Hybrid Warfare: An Old Strategy with a New Name
The following is an excerpt from a piece I wrote for Providence Magazine, a excellent foreign affairs journal. You can read the full-length article here.
Following Russia’s annexation of Crimea in 2014, the West has become increasingly fascinated with the term “hybrid warfare.” A concrete definition is elusive, but it usually means any conflict not limited to a single form or dimension of warfare. Hybrid war is not easily described as simply an economic, political, social, diplomatic, or military clash but, rather, cuts across these fields, sometimes operating somewhere in the gray area between all-out war and stable peace.

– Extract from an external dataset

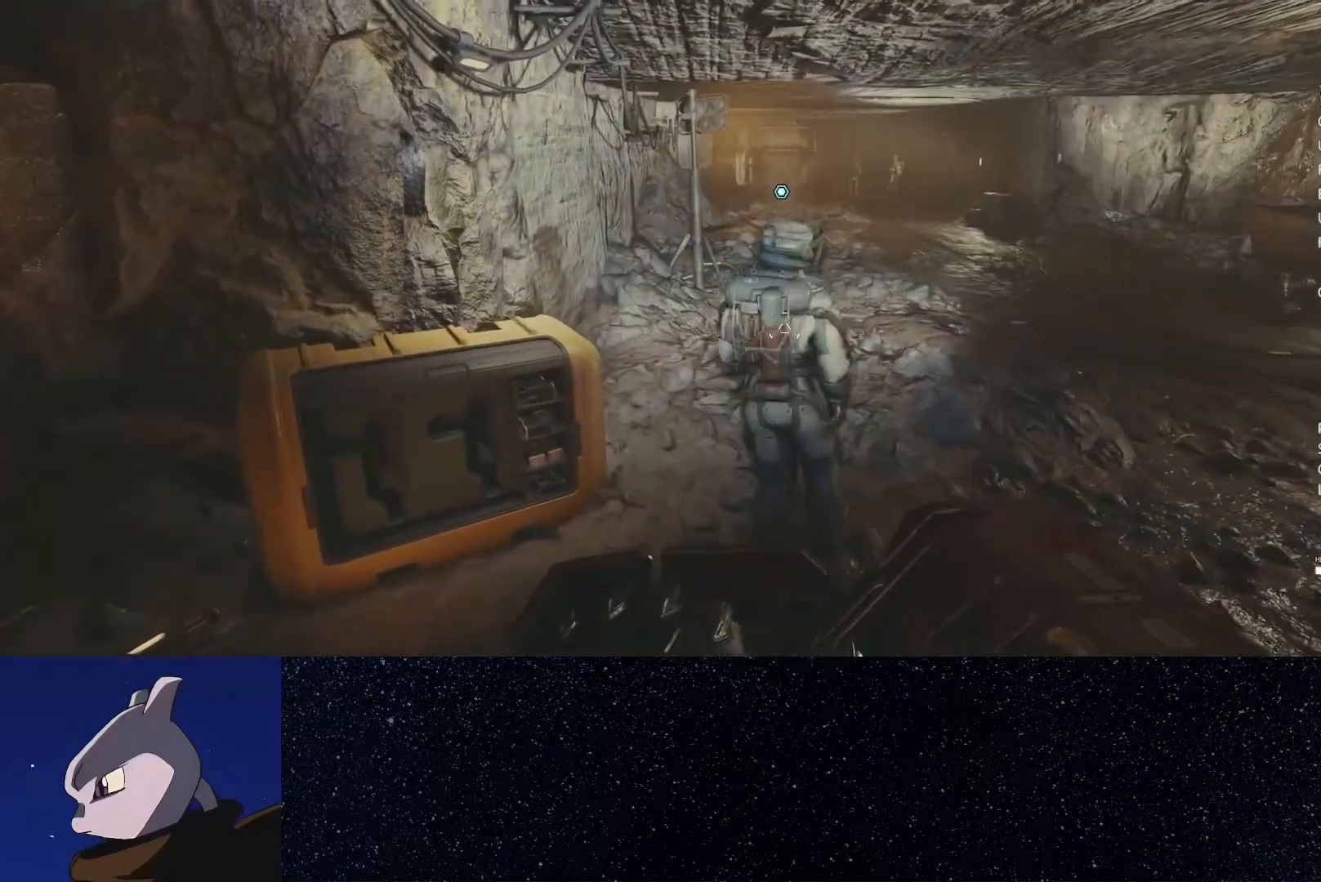
{"dt_ms": 500, "buttons": [], "left_stick": "center", "right_stick": "up-left", "button_events": []}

Russia’s employment of “little green men” to seize critical infrastructure in Crimea, its use of disinformation campaigns to shape local and international public opinion, and its political and military support for “separatists” in the disputed region contributed to the overall success of the annexation.

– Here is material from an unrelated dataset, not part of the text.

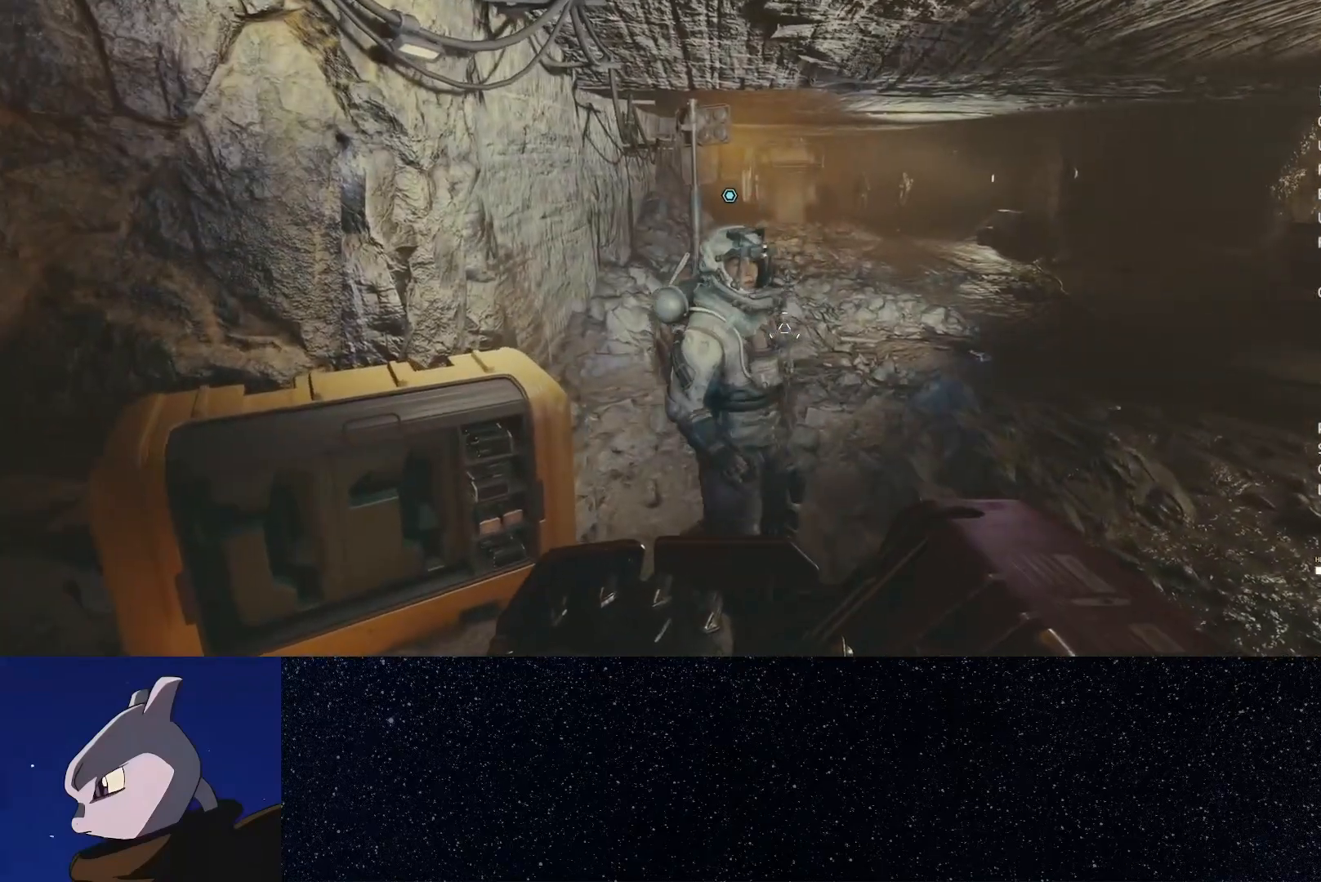
{"dt_ms": 500, "buttons": [], "left_stick": "center", "right_stick": "up-left", "button_events": []}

This mix of conventional and unconventional military tactics is at the heart of the term “hybrid warfare,” and questions about Russia’s intent to use it in the future, perhaps against a NATO or EU member state, occupy the concerns of Russia specialists and military and foreign policy experts.

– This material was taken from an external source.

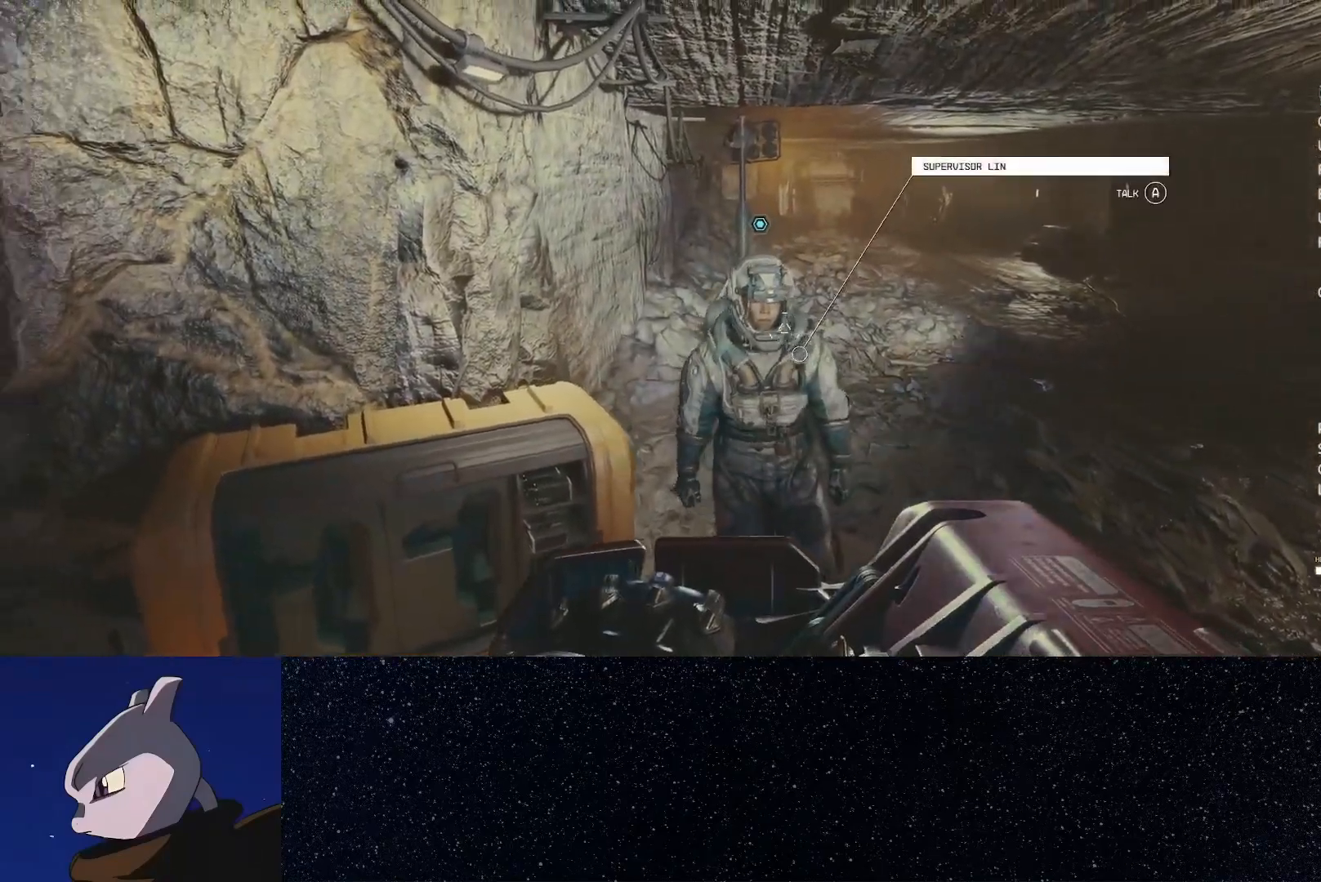
{"dt_ms": 500, "buttons": [], "left_stick": "center", "right_stick": "up-left", "button_events": []}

Maria Snegovaya, writing for the Institute for the Study of War in late 2015, pointed out that Russia’s employment of hybrid warfare has its roots in Soviet strategic thinking about “reflexive control.” According to Snegovaya:
Reflexive control causes a stronger adversary voluntarily to choose the actions most advantageous to Russian objectives by shaping the adversary’s perceptions of the situation decisively. Moscow has used this technique skillfully to persuade the U.S. and its European allies to remain largely passive in the face of Russia’s efforts to disrupt and dismantle Ukraine through military and non-military means.
Democracies, history has shown, are predisposed to seek peace and to reconcile conflicts through negotiation and diplomacy. They generally go to war only as a last resort, when what is right and what is wrong are clear, when attribution is easily assigned, and in pursuit of a just and reasonable conclusion. Such thinking stems from the influence of just war theory. Russia’s use of reflexive control, and employment of it via hybrid warfare, takes advantage of this tendency among democracies to avoid involvement in conflicts that appear to involve no clear distinction between those in the right and those in the wrong.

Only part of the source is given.